***** TASK DATA

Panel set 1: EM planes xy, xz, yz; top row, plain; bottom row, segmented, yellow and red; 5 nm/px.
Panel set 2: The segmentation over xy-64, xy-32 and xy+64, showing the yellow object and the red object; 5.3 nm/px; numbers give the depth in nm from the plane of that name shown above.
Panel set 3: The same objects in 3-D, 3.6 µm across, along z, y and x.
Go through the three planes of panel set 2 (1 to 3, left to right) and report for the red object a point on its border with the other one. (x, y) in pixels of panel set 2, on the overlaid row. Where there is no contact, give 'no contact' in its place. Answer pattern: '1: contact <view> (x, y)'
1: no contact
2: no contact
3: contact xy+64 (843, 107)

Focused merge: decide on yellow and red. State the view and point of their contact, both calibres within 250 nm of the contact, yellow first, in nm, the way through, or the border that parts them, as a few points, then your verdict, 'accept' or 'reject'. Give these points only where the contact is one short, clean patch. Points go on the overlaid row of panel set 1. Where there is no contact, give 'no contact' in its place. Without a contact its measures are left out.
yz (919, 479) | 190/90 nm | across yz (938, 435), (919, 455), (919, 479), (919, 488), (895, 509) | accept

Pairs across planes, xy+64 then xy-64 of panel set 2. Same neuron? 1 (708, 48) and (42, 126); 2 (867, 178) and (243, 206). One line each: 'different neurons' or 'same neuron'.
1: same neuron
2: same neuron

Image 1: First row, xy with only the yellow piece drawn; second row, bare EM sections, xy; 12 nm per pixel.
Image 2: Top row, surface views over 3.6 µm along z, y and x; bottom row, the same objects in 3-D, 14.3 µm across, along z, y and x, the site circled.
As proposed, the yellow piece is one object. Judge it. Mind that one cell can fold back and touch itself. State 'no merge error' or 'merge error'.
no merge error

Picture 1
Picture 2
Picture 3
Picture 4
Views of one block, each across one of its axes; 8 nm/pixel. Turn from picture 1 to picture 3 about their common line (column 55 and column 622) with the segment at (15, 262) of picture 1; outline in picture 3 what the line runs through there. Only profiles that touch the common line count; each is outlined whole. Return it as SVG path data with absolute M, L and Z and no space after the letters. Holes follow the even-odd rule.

**********

Go through the entries above and pull out each line with "objects" in it.

_TASK RESULT_.
Panel set 3: The same objects in 3-D, 3.6 µm across, along z, y and x.
Image 2: Top row, surface views over 3.6 µm along z, y and x; bottom row, the same objects in 3-D, 14.3 µm across, along z, y and x, the site circled.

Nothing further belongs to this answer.